Baitset Optimisation for Population-Level Studies of Sponge Hosts (MSc Thesis)

Sponges are notoriously difficult to work with from both a taxonomic and phylogenomic perspective. Their simple bauplan, characterised by relatively few diagnostic morphological features, makes species identification challenging and has resulted in a taxonomically complex group with ongoing systematic revisions. Traditional molecular approaches, such as single-locus barcoding, often lack the resolution needed to inform population structure or to confidently delimit species boundaries in sponges. However, target capture enrichment offers a solution to these challenges. By selectively enriching hundreds to thousands of informative genomic loci, this approach generates high-quality population genomic data without the costs and computational demands of whole-genome sequencing. An existing custom baitset targeting exon loci across genomes has recently been developed for sponges, providing a foundation for population genomics of our group of interest. In this context, we aim to investigate the population structure and evolutionary history of Petrosia sponges that host the branching worm Ramisyllis and associated barnacles across multiple localities in Japan’s waters. However, before launching large-scale population genomic surveys, an optimised baitset specified for the Petrosia species is needed.
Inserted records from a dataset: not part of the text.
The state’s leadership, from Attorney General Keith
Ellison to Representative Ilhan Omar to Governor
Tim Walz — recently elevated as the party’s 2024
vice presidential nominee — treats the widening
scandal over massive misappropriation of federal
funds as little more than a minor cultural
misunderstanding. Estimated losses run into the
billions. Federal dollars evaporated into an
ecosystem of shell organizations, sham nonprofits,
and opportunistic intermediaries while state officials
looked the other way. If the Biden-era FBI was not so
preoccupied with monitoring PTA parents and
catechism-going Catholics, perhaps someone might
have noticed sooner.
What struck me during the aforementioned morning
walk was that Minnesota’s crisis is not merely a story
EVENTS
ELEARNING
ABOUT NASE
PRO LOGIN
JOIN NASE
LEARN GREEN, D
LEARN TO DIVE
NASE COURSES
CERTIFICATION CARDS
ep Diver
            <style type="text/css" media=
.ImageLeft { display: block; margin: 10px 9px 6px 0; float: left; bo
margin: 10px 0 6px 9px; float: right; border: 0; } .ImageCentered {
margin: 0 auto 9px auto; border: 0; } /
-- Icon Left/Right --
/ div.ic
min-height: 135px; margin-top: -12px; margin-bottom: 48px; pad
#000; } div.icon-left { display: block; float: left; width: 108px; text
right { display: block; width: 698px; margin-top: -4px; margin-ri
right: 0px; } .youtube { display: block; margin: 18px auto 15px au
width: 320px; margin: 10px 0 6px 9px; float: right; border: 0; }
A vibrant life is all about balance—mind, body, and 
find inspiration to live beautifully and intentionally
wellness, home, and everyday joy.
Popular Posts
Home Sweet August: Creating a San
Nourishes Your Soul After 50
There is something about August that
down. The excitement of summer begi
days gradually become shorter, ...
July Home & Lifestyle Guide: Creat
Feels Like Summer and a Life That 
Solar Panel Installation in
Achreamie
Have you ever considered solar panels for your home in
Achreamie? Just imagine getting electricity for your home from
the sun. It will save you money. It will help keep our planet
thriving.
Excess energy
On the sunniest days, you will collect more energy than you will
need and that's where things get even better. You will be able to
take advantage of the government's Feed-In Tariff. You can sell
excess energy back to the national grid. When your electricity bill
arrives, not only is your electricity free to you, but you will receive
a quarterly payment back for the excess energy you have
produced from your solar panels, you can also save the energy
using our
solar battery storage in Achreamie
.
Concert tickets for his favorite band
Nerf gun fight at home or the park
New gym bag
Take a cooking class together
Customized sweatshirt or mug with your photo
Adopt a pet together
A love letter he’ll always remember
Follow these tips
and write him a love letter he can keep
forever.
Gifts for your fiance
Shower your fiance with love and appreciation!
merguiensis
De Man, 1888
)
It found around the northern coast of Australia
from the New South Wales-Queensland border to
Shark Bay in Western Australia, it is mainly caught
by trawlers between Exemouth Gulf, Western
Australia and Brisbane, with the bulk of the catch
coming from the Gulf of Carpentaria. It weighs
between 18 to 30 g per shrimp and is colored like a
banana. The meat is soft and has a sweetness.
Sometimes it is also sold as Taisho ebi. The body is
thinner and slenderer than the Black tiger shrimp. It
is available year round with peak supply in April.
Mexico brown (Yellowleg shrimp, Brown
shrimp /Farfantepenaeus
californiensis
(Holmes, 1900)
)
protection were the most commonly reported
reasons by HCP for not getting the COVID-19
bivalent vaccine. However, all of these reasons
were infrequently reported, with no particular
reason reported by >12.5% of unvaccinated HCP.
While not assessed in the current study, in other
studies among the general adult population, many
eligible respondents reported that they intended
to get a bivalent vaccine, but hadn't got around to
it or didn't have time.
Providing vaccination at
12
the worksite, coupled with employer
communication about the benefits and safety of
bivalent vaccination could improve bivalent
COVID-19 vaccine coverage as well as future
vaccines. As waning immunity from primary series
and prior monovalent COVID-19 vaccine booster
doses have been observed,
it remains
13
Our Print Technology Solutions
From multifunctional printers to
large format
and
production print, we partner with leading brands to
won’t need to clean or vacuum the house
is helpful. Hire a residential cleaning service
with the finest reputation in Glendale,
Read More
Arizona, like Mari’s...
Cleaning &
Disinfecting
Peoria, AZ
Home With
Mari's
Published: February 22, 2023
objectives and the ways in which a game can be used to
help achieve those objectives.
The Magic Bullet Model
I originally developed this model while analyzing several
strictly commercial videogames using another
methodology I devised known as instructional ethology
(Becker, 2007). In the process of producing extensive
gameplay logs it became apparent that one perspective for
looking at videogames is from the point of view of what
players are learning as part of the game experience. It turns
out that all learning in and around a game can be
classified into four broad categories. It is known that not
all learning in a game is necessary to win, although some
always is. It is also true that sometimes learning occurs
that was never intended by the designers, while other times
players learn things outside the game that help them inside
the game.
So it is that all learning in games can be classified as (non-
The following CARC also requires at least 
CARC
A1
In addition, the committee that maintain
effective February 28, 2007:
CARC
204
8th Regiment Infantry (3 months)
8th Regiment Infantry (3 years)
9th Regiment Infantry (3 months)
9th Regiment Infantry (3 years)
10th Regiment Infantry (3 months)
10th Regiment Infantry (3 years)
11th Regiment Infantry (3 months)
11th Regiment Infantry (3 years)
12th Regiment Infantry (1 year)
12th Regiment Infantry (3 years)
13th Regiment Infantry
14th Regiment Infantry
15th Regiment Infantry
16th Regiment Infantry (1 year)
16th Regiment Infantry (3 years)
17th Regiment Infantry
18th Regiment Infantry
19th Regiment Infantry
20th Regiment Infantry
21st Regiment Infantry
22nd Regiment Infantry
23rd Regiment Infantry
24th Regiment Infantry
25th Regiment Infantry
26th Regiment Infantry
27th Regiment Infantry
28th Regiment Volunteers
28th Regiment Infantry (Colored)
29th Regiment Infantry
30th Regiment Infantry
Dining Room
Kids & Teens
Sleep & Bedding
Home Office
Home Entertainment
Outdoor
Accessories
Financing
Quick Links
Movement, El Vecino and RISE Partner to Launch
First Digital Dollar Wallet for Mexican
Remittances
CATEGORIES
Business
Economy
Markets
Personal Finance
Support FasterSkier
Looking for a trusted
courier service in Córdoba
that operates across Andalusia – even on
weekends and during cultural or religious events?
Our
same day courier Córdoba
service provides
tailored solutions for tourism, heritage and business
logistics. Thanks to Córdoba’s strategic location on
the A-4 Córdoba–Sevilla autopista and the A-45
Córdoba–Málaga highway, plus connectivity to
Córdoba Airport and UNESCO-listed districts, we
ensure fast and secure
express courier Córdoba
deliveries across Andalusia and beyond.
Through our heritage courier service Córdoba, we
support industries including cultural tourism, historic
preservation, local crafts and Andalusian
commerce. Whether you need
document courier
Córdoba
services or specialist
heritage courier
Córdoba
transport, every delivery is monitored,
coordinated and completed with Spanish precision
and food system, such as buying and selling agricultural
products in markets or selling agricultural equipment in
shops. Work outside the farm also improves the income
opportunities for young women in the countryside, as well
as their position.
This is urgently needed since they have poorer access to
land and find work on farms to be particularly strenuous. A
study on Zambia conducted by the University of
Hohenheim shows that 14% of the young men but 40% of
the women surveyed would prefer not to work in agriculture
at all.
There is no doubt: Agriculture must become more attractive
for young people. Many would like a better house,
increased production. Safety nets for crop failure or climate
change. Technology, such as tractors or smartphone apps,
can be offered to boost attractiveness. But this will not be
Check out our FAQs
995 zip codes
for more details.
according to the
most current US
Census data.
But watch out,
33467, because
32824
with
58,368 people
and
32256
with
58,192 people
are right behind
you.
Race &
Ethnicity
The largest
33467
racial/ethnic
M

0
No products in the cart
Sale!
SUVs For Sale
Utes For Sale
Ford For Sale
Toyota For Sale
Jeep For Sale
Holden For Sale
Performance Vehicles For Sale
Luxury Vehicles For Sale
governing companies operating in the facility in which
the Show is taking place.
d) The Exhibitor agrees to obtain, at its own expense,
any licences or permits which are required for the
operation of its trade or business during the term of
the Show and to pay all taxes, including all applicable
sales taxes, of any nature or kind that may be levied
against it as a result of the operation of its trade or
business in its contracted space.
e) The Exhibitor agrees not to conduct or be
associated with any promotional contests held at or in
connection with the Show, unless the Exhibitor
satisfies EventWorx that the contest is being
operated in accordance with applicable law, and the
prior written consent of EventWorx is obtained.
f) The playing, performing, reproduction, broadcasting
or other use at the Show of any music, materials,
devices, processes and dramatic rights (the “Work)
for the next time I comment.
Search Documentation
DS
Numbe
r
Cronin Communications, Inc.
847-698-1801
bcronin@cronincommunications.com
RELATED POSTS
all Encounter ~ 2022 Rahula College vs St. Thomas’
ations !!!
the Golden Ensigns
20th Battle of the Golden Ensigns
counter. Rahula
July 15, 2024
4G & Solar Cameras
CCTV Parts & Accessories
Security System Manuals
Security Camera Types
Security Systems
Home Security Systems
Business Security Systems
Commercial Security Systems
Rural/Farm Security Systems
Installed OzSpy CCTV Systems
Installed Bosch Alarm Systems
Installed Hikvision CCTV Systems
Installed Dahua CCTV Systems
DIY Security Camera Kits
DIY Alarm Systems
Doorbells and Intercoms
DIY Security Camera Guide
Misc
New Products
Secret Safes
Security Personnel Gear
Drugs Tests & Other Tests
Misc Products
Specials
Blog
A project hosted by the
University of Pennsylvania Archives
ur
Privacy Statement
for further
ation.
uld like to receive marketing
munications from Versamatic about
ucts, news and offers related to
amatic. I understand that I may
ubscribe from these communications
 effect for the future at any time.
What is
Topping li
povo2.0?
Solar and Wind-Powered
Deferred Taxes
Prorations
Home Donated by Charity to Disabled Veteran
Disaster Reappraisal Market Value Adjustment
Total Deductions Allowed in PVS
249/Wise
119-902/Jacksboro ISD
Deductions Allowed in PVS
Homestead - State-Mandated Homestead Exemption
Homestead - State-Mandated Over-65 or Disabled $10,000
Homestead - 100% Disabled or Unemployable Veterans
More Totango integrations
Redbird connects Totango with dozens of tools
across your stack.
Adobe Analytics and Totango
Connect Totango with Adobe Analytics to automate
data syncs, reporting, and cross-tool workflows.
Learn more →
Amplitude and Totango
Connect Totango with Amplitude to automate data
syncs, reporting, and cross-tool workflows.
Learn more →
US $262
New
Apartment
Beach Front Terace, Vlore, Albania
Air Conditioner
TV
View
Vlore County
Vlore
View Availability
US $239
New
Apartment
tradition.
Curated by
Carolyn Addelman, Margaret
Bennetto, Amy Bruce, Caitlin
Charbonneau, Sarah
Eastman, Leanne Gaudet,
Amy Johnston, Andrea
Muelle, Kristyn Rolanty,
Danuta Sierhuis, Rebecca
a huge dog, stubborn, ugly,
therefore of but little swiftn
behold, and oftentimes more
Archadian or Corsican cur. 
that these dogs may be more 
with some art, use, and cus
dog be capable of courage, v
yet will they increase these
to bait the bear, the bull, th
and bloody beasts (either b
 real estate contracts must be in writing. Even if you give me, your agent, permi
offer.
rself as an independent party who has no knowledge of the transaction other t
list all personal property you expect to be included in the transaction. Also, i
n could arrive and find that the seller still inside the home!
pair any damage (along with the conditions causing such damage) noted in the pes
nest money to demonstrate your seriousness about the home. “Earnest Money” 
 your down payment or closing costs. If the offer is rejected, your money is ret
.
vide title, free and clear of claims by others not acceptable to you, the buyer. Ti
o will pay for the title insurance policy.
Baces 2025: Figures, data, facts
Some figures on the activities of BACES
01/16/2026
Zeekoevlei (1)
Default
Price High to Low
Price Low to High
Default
By taking this approach, locus capture efficiency can be optimised and higher genomic coverage ensured, which is crucial for more reliable population-level analyses.


Project description

Your task is to optimise an existing Haplosclerida baitset for genus Petrosia, with special attention to those involved in the Ramisyllis-symbiotic network. Using available genomic, transcriptomic, and target-capture datasets, you will identify the most informative loci for this group, and test the performance of the refined baitset in silico. You will evaluate factors such as locus coverage, phylogenomic informativeness, and expected capture efficiency across samples from diverse localities. If the optimised baitset demonstrates good performance and captures sufficient informative loci, it will be synthesised and deployed for a large-scale population genomic study. Hence, your work will directly contribute to investigating host population structure, connectivity, and potential co-evolutionary patterns of the sponges and their symbionts.


Main questions:

(I) Which loci from the existing probe set perform optimally for the Petrosia species of interest?
(II) Are there genus-specific or clade-specific loci that should be added to maximise phylogenetic resolution within Petrosia?
(III) How does the optimised baitset perform in silico across available genomic and transcriptomic datasets?
(IV) Is the baitset sufficiently robust for population-level analyses and can it identify genetic structure?